Tax exemptions or reductions might also encourage mom-and-pop real estate investors to unload properties onto the market. Yun suggested making the exemptions conditional so that they could only be received when the house is sold to a first-time buyer.

Meanwhile, the job market is up considerably. Nationally, 20 million jobs were lost at the beginning of the pandemic, but job numbers have steadily climbed so that now four million more people are working than since before the pandemic. Arkansas has been one of the top 10 performers, with 5.7% more people working.

He said Republicans and Democrats will offer dueling narratives during the election year. Democrats will point to the fact that wage growth has been outpacing consumer price index inflation in the past 12 months. Republicans will note that wage growth has not caught up with CPI inflation since the beginning of the Biden administration.

Yun said the current environment has affected other segments of the economy. Commercial real estate transactions and real estate property prices are down overall.

He said about half of the nation’s roughly 5,000 smaller-sized banks have experienced “a little bit shaky conditions” because they have the same problem as the failed Silicon Valley Bank in California did – an interest rate mismatch. Banks have invested in government bonds, mortgages and long-term assets paying them 3-4%, which was fine when the banks had borrowed the money at 0%. But now they are having to pay higher rates of 4% in order to attract consumer deposits. The Federal Reserve has set up a special credit line for community banks in this situation.

The nation’s larger banks, in contrast, meet regularly with Washington regulators and undergo a stress test analysis that forces them to consider how they would adjust to rate increases.

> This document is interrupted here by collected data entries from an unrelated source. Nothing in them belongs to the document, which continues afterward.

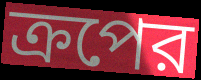
ক্রপেরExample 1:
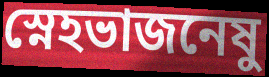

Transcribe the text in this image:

স্নেহভাজনেষু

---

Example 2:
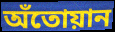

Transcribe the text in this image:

অঁতোয়ান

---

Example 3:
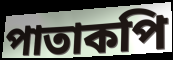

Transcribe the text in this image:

পাতাকপি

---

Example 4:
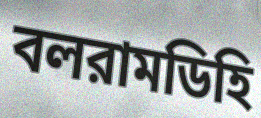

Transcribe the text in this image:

বলরামডিহি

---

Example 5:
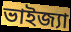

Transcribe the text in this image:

ভাইজ্যাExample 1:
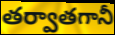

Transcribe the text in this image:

తర్వాతగానీ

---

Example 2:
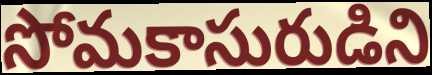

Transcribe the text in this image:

సోమకాసురుడిని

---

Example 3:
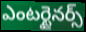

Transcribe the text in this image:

ఎంటర్టైనర్స్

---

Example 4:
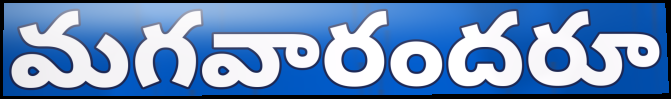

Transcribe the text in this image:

మగవారందరూ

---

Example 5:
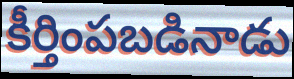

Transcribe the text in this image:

కీర్తింపబడినాడు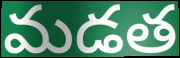
మడత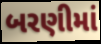
બરણીમાંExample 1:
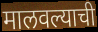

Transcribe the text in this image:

मालवल्याची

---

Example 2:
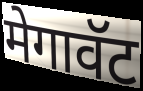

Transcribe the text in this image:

मेगावॅट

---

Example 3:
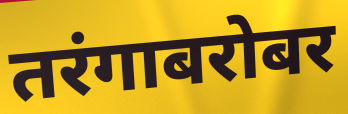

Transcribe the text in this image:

तरंगाबरोबर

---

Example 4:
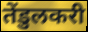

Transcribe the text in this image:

तेंडुलकरी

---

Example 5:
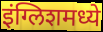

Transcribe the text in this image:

इंग्लिशमध्येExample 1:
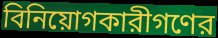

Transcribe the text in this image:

বিনিয়োগকারীগণের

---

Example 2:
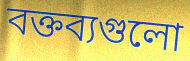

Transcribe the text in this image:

বক্তব্যগুলো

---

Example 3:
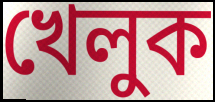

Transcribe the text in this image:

খেলুক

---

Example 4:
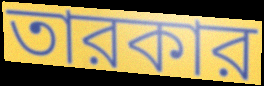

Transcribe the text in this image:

তারকার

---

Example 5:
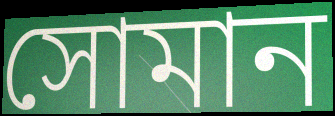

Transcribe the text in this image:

সোমানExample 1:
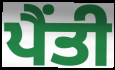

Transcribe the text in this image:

ਪੈਂਤੀ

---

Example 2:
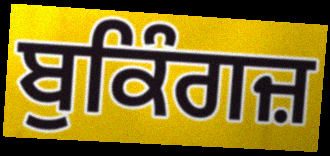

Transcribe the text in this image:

ਬੁਕਿੰਗਜ਼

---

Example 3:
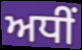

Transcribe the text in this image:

ਅਧੀਂ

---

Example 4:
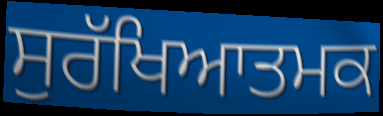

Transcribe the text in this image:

ਸੁਰੱਖਿਆਤਮਕ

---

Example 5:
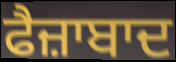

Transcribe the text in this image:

ਫੈਜ਼ਾਬਾਦ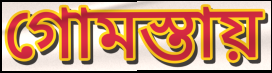
গোমস্তায়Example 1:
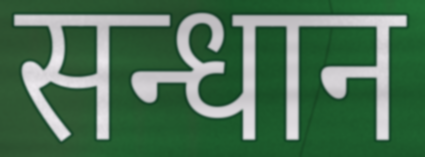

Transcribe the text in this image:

सन्धान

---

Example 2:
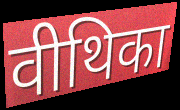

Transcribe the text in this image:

वीथिका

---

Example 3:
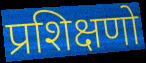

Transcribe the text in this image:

प्रशिक्षणो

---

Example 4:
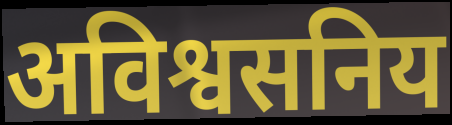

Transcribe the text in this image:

अविश्वसनिय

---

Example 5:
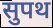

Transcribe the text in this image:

सुपथ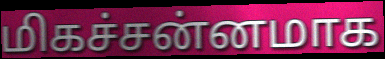
மிகச்சன்னமாக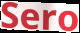
Sero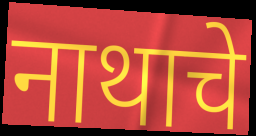
नाथाचे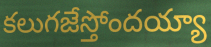
కలుగజేస్తోందయ్యాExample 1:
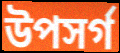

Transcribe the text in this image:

উপসর্গ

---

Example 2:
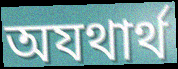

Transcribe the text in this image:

অযথার্থ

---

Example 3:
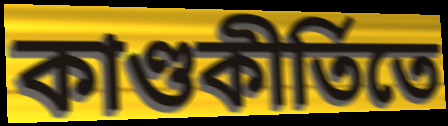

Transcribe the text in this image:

কাণ্ডকীর্তিতে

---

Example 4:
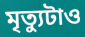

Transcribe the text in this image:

মৃত্যুটাও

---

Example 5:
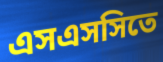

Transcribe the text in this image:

এসএসসিতেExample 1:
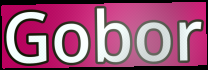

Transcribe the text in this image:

Gobor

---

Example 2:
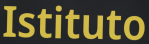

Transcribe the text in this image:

Istituto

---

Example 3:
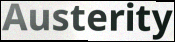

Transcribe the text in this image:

Austerity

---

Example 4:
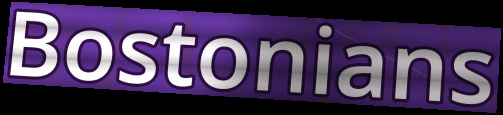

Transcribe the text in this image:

Bostonians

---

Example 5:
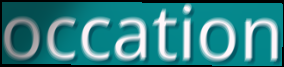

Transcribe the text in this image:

occation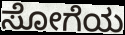
ಸೋಗೆಯ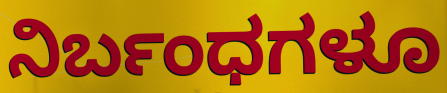
ನಿರ್ಬಂಧಗಳೂ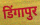
डिंगापुर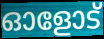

“In other words, higher interest rate policy from Washington is causing harm to Realtors, is causing harm to commercial real estate and causing harm to community banks,” he said.

Yun said another contributing factor to the increasing rates has been the national debt, which reached $33 trillion Friday. Fitch recently downgraded the federal government’s credit rating from AAA to AA, and interest payments will soon eclipse what the federal government spends on the military.